Ayrıca burada çok sıkı bir denetim şarttır. Bugün yapılmayan bu denetim mutlaka yapılmalıdır.
7 çeşit hayvan eti kasaplara giriyor ama reyonda 2-3 çeşit satılıyor. Ucuz et pahalı olanla karıştırılıp halka yediriliyor. Bunu yine hükümet de, ilgili bakan da, kasap da, üretici de biliyor. Ama kimse kılını kıpırdatmıyor.
İşte bir yandan kaçak etin önüne geçip, ithal ete izin verirken, öte yandan da kasaplar çok sıkı bir denetime tabi tutulmalı, tüketiciyi bugün et çeşidi konusunda dolandıran kasapların önüne geçilebilmelidir.
Bunları yazıp söyledik diye et ithaline izin vermeyen üreticilerin hedefi olacağız, yine kasapların dolandırıcılık metodunu yazdık diye onların da tepkisini çekeceğiz, kaçakçı kartellerinin de keza hedef tahtasında yer alacağız!. Ve tüm bunlara göz yuman kesimler de elbette homurdanacaktır.

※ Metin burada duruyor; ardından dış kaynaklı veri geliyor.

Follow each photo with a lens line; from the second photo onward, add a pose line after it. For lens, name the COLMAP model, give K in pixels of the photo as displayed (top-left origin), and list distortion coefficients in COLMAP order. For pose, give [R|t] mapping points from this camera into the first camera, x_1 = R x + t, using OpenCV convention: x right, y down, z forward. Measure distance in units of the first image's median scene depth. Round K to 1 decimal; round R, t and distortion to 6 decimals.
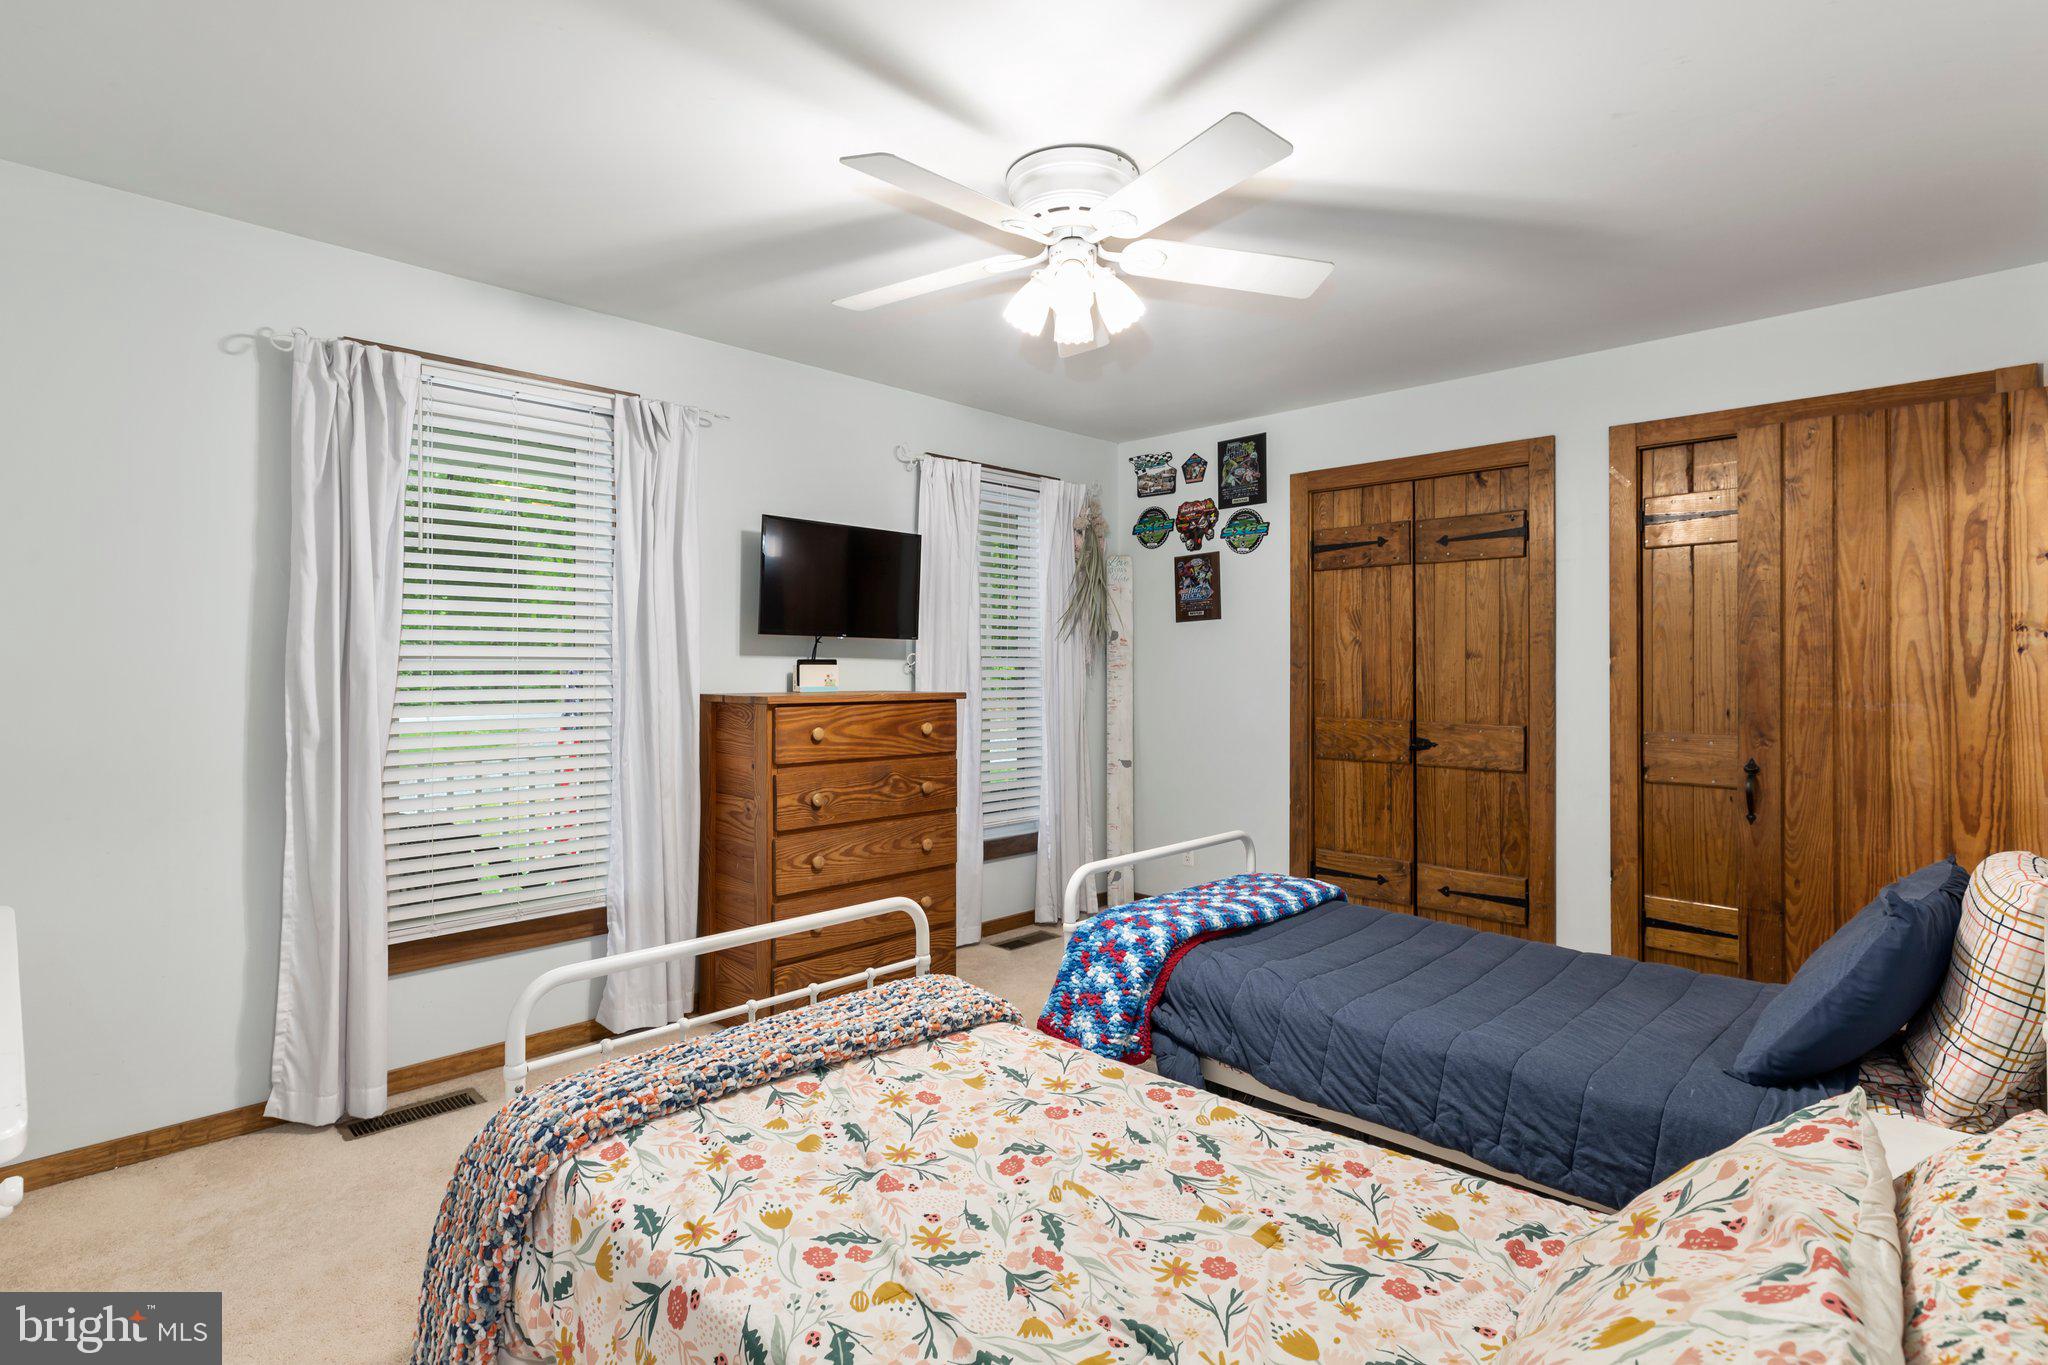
lens RADIAL K [[1005.4, 0, 1026.9], [0, 1005.4, 674.5], [0, 0, 1]] dist [0.011103, -0.000072]
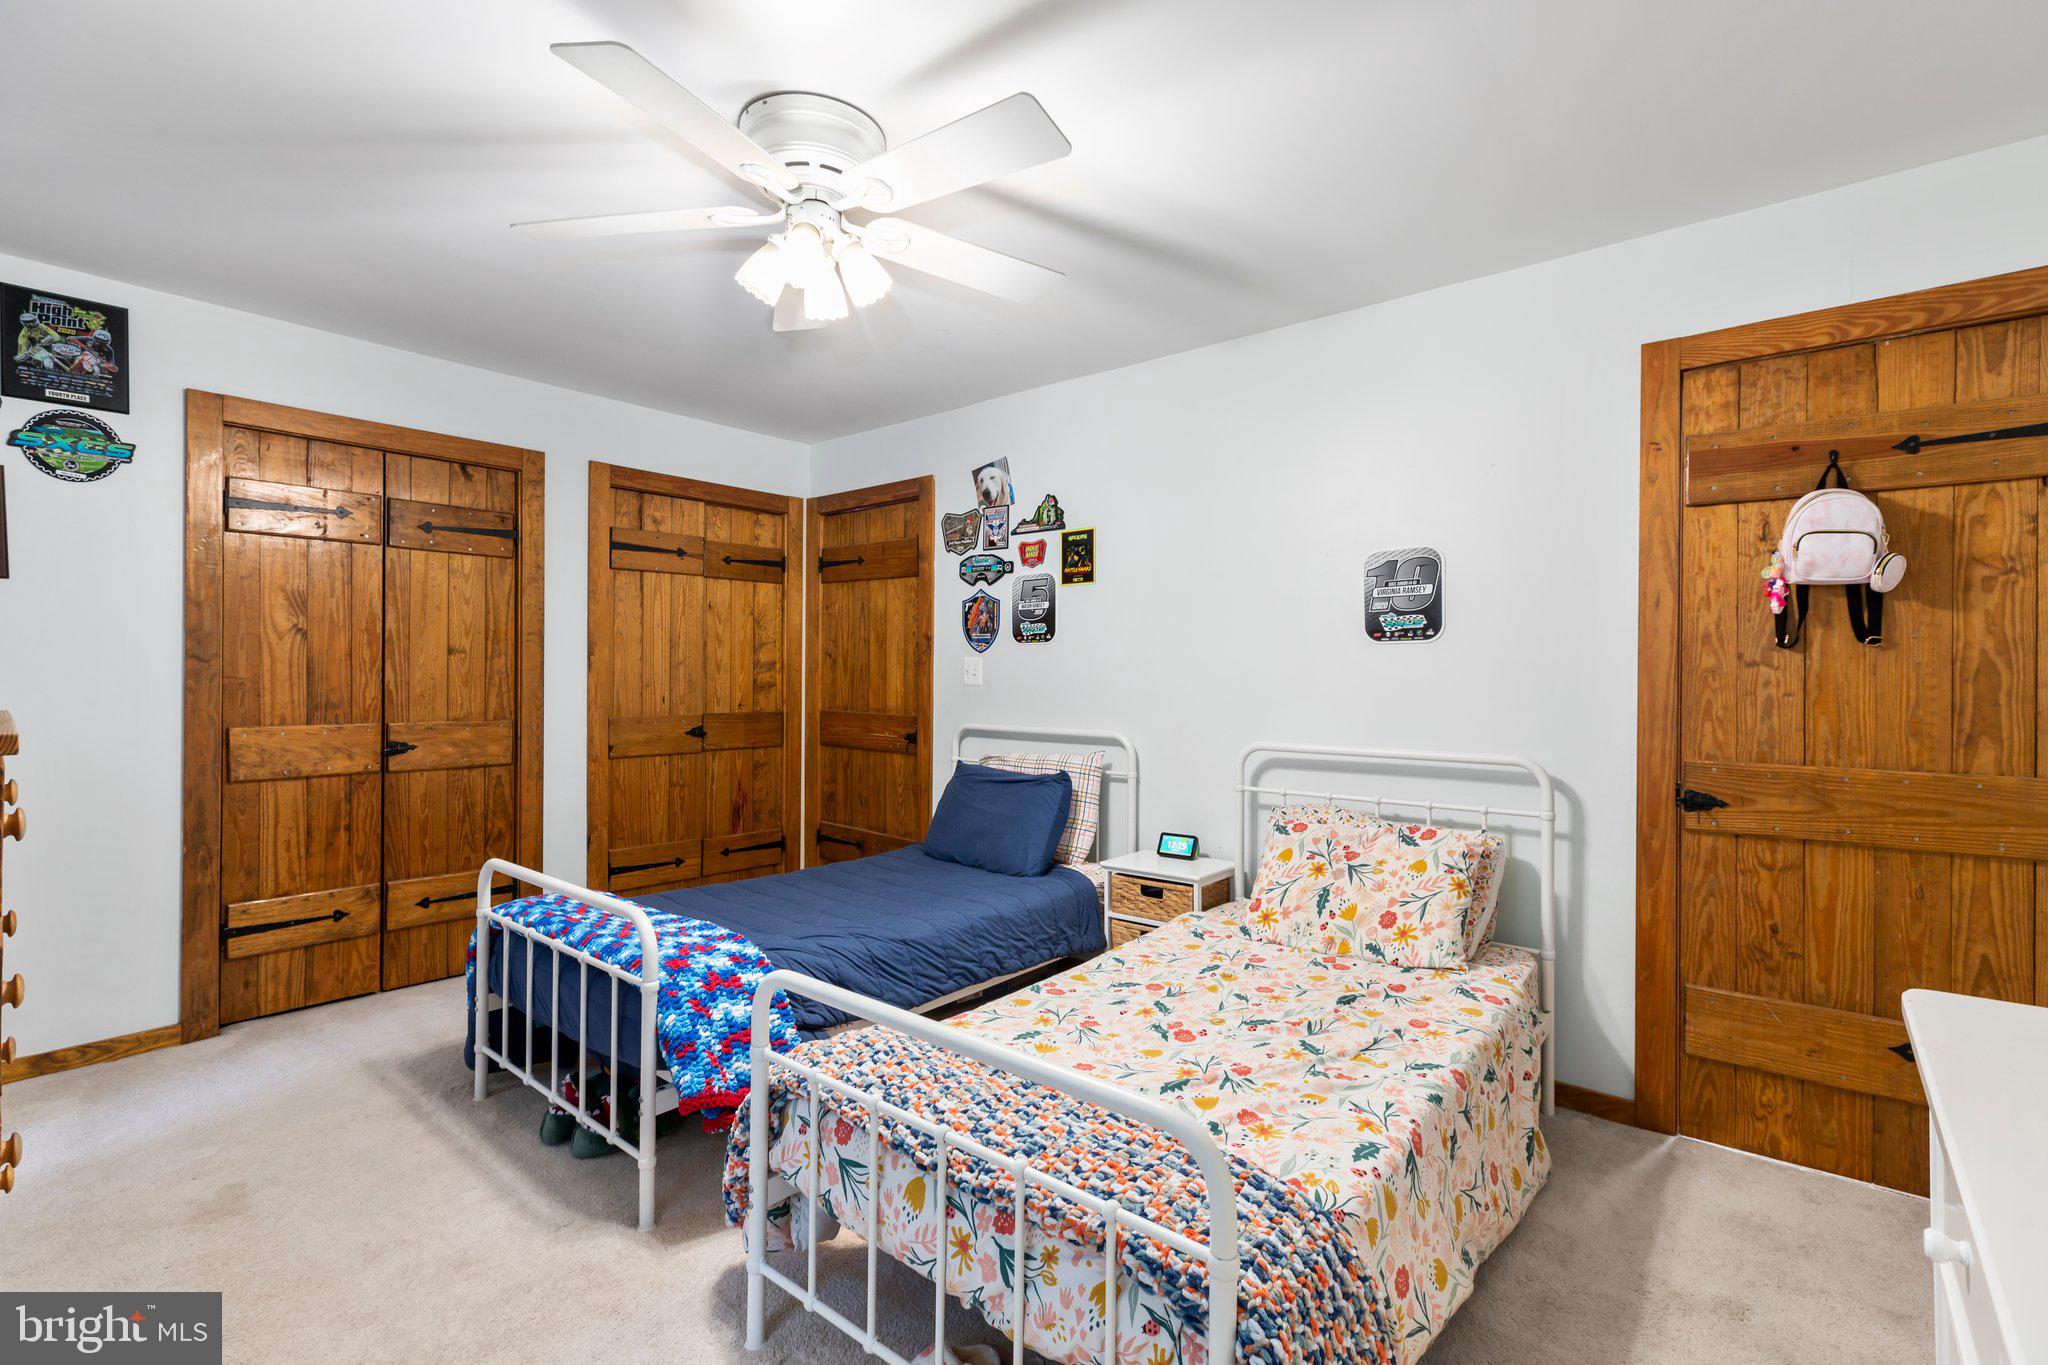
lens RADIAL K [[928.8, 0, 1026.6], [0, 928.8, 673.2], [0, 0, 1]] dist [0.006294, 0.000730]
pose [[-0.072317, -0.002674, 0.997378, -0.496252], [-0.002003, 0.999995, 0.002536, -0.000980], [-0.997380, -0.001815, -0.072322, 0.519102]]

Ama gerçek budur!
Halk yararına iş yapmak gibi bir gaile varsa bu 3 nokta hayata geçmelidir. Kaçağın önüne geç, ithal ete izin ver, kasabı denetle!

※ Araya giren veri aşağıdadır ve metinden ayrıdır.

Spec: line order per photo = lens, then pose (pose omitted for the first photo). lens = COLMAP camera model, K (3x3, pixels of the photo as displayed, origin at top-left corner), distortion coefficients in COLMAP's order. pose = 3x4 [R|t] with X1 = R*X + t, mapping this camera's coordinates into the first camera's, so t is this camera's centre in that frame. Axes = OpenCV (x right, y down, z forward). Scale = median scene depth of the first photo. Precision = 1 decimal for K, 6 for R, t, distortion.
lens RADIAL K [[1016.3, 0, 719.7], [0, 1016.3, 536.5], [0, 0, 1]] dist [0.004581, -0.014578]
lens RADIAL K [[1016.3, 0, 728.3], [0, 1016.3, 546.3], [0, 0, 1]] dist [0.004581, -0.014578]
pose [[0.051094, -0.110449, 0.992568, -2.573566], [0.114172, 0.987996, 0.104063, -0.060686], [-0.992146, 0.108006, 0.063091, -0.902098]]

Bu yapılsın ve herkes evine et alabilsin.. Bu olursa hükümet de artı puan alır, tüketici de mutlu olur..
Kaçakçılık sona ereceği ya da minimize olacağı ve Güney’e kayan tüketici yeniden içeriye döneceği için Maliye’nin kasasına da daha çok para düşecektir.
Özetle statükoyu yıkacak bir hamle yapıp herkesin kazanacağı bir formül ortaya çıkabilir. Yeter ki irade olsun! Çünkü toplum değişime kapalıdır, her radikal adım tepki çeker. Kararlı durulursa ve bu adımlar atılır kanaatimce başta tüketici olmak üzere herkes mutlu oldu.